Artwork
Conficius

Conficius is a drawing by Carven. It dates from 1959 and is held in the collection of the Palais Galliera - Musée de la Mode de la Ville de Paris.
About this work
Overview
Created around 1959 by the artist known as Carven, this image is part of the collection of the Museum of Ethnography. It depicts a fashion‑forward woman in a vivid, multicolored dress, holding a white rose, with a simple sketch of a dress’s back positioned beside her.
Subject & Meaning
The central figure is a short‑haired woman in high heels, her left hand placed on her hip and her right hand presenting a rose.

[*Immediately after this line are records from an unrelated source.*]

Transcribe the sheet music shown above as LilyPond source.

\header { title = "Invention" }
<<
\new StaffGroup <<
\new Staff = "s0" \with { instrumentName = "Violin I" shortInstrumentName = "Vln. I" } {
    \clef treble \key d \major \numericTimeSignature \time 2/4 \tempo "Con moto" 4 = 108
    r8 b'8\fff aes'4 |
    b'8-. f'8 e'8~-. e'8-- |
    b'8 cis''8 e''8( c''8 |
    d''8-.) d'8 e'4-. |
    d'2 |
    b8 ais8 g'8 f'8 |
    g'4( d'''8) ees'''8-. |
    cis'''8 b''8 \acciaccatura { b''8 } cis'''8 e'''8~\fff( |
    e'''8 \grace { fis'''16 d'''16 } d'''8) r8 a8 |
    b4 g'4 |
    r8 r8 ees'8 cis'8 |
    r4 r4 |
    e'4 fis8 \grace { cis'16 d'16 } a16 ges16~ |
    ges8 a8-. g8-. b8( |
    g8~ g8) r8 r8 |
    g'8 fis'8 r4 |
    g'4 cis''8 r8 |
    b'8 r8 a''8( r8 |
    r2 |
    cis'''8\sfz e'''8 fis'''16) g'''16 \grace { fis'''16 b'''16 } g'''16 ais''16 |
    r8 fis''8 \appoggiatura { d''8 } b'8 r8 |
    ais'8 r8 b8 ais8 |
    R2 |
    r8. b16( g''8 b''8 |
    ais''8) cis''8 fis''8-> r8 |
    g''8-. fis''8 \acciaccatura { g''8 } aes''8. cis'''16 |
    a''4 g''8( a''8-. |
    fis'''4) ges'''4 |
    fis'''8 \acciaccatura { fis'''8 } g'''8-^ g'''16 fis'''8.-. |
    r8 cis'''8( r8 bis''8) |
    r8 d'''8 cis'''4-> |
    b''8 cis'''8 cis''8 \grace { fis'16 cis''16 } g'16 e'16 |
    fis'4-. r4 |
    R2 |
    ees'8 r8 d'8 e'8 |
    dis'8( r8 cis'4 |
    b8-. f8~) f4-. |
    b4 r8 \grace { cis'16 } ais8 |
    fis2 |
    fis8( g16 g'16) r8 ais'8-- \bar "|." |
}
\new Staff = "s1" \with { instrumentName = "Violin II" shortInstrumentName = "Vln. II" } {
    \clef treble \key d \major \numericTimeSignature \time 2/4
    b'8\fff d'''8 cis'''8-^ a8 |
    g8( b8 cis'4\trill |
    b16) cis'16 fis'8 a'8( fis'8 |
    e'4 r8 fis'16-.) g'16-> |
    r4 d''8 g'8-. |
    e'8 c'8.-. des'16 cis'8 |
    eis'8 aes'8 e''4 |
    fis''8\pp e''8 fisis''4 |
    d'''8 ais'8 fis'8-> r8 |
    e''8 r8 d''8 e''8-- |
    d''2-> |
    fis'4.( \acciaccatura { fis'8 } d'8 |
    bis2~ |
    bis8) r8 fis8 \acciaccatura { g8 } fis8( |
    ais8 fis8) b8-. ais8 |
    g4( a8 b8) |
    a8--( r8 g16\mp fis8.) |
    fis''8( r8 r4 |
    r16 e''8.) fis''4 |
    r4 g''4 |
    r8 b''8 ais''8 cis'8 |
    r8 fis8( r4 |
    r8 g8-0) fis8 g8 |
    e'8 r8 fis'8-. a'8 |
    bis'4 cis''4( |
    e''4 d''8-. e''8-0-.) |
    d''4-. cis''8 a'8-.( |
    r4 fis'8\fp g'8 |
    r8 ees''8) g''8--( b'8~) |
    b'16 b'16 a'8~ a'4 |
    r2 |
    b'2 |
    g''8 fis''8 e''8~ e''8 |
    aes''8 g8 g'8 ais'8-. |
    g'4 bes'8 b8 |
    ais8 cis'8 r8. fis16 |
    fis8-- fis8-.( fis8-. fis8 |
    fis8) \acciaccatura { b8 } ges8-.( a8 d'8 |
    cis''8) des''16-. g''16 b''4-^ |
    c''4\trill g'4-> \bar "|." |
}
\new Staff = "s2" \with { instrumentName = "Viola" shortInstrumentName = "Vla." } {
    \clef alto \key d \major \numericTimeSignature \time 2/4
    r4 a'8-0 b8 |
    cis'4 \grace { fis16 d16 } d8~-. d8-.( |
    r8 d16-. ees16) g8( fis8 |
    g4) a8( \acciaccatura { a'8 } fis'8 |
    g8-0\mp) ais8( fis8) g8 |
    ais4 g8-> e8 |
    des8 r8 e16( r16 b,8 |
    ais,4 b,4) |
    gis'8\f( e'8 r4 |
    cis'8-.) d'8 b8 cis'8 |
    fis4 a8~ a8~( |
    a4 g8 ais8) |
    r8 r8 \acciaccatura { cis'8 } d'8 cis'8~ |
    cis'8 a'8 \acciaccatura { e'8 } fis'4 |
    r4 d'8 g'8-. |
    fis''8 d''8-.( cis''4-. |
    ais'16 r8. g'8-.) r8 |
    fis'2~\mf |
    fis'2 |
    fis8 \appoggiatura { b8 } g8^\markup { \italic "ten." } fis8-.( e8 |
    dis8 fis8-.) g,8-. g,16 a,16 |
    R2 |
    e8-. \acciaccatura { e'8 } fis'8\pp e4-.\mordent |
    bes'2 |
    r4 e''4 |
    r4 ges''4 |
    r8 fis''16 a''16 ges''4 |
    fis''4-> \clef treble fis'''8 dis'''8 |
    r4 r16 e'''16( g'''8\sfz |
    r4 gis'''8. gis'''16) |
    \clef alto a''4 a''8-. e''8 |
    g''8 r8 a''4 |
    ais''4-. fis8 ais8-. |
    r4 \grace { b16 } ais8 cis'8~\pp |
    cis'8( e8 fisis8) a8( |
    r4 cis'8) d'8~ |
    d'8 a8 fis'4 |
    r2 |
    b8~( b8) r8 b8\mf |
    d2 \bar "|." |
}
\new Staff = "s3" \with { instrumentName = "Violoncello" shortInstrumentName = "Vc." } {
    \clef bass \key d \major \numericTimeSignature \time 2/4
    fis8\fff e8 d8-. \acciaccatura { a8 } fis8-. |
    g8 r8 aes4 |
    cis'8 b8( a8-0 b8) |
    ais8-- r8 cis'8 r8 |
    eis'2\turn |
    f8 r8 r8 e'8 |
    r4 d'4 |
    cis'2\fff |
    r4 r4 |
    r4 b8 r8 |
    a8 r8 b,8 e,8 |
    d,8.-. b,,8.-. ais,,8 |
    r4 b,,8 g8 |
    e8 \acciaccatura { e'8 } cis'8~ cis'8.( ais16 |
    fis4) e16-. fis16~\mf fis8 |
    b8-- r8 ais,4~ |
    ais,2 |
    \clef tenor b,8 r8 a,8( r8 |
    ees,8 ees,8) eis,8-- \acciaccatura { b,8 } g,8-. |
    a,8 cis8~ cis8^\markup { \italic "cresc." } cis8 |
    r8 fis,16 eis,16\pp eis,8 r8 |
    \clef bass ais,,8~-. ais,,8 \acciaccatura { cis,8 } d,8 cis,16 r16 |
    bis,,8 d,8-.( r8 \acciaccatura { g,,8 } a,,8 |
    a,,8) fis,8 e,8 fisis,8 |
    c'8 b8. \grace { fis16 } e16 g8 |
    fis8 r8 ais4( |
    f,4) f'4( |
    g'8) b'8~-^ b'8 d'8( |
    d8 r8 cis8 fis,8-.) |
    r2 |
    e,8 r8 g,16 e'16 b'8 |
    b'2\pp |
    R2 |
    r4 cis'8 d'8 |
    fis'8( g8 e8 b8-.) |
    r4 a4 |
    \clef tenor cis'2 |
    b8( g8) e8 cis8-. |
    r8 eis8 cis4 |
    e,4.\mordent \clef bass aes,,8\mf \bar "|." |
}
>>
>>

The garment she wears is composed of numerous small, brightly coloured rectangles, suggesting a playful exploration of pattern and femininity, while the adjacent sketch hints at the construction of the attire.
Technique & Style
Rendered as a drawing rather than a painted canvas, the work employs flat, geometric blocks of colour to build the dress’s pleated form. The line work and composition recall mid‑century fashion illustration, emphasizing stylised silhouette over realistic detail and focusing on the decorative qualities of fabric.
History & Provenance
Carven produced the piece in the late 1950s, a period marked by a surge in commercial fashion imagery. The image entered the Museum of Ethnography’s holdings at an unspecified date, where it remains accessible for study of mid‑twentieth‑century visual culture.
Artist & collection
Artist
These delicate ink-on-paper drawings capture the quiet poetry of everyday things: pinecones, reeds, apples.